Kirst’s Risotto

    Kirst’s Risotto

1 Large Onion – finely chopped
2 – 3 cloves fresh garlic, minced
2 cups arborio rice
1/2 cup white wine
6 – 8 cups chicken or beef stock
3 – 4 Tablespoons Butter
1 Cup grated Parmesan Cheese
Chorizo – chopped (Spicy or hot works well)
2 – 3 cups cooked Vegetables. (I used cubed pumpkin and kumara roasted)
1/2 cup frozen peas
1/2 head of broccoli (chopped finely)

Measure, chop and gather up all the ingredients.

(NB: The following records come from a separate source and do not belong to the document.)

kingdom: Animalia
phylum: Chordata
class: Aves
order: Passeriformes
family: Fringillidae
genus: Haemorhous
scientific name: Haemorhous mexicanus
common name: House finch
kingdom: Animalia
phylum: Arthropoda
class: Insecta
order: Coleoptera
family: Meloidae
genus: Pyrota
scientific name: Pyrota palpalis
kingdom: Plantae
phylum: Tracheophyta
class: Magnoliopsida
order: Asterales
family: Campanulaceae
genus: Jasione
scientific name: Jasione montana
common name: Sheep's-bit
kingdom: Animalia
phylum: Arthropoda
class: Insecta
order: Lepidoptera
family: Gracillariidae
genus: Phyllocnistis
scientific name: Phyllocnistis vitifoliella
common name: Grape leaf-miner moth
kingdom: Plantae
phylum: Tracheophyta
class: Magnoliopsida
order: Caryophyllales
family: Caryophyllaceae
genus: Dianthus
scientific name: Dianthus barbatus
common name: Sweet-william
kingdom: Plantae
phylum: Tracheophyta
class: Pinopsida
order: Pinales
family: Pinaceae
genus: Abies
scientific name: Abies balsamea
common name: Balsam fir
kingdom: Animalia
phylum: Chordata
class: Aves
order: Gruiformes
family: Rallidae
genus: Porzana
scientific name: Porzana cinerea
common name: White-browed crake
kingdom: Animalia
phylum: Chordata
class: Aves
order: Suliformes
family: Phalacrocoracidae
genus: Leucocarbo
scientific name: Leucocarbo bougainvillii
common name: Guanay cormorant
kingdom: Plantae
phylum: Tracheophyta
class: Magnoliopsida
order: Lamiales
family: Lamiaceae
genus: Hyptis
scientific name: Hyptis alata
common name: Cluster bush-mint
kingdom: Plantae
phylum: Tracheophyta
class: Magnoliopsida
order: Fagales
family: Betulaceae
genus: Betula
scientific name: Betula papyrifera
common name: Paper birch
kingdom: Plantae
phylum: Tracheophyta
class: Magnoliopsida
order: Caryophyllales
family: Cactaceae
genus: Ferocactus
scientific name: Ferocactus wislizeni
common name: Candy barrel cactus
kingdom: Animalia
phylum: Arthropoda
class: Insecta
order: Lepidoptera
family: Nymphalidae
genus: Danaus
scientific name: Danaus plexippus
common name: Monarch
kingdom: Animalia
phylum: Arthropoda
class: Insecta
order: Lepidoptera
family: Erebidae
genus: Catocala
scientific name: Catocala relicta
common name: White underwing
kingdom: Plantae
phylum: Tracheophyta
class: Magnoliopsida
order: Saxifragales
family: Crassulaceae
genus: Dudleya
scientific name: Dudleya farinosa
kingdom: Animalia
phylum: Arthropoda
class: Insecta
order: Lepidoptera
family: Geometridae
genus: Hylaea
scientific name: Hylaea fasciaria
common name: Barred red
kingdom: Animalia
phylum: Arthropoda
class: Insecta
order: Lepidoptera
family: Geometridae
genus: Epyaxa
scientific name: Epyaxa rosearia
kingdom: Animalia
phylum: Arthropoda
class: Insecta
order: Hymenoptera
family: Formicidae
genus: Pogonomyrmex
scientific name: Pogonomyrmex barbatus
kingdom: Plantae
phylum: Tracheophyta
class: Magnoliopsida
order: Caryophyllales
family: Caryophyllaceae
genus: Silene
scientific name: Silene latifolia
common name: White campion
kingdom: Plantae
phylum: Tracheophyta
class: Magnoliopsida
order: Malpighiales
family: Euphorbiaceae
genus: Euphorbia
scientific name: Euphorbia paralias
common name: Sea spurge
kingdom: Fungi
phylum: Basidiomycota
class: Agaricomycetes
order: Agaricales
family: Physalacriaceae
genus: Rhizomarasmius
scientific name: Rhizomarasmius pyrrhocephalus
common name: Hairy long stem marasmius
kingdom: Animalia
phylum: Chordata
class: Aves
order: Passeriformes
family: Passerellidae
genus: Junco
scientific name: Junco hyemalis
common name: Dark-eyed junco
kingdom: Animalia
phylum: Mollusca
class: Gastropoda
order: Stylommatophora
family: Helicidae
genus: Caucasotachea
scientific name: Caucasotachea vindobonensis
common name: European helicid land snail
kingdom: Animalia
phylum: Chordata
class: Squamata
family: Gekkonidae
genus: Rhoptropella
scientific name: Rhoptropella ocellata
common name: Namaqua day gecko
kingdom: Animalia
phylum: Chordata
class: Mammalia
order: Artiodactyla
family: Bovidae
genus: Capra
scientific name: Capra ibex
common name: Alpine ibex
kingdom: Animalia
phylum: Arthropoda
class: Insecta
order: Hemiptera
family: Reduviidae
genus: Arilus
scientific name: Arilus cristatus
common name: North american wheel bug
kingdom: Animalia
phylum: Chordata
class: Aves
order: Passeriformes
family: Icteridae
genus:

Warm the stock in a saucepan over a lot heat. It should only just be steaming by the time you start the risotto

Saute your onions in 2 tablespoons of butter until the onion is translucent. Add the garlic and any other spices you would like. Cook until fragrant.
Add the chorizo.

Poor the rice into the onion mix, and stir until every grain is coated with butter. Add more butter if needed. Continue stirring the rice until the edges have turned translucent, but the centre is still opaque. You should also be able to smell the aroma of toasted rice.

Deglaze the pan with the white wine. This will add another flavour layer, and will help lift up any bits that have caramelised. Simmer until the wine has completed reduced and the pan is nearly dry.

Begin incrementally adding the warm broth, one ladle at a time. Wait to add another ladle, until the liquid has almost been absorbed each time. This gradual addition of the liquid is the key to getting the rice to release its starch and create its own delicious sauce, so don’t rush this step. Ideally, you want to use just enough broth to cook the rice and no more.

Begin tasting the rice after about 15 minutes to gauge how far it has cooked. Add your vegetables in at this stage.. Add salt and other seasonings as needed. The risotto is ready when the rice is al dente (when it still has a bit of a chew), and the dish is the consistency of thick porridge.

As a final step, add one more ladle of broth along with 2 tablespoons of butter and 1 cup of grated Parmesan cheese. Mix all in to make a creamy sauce.

Serve the risotto immediately. The longer it stands, the more the starches will set and you will lose the creamy silkiness.

I served mine with spring onions sprinkle and cut on the top.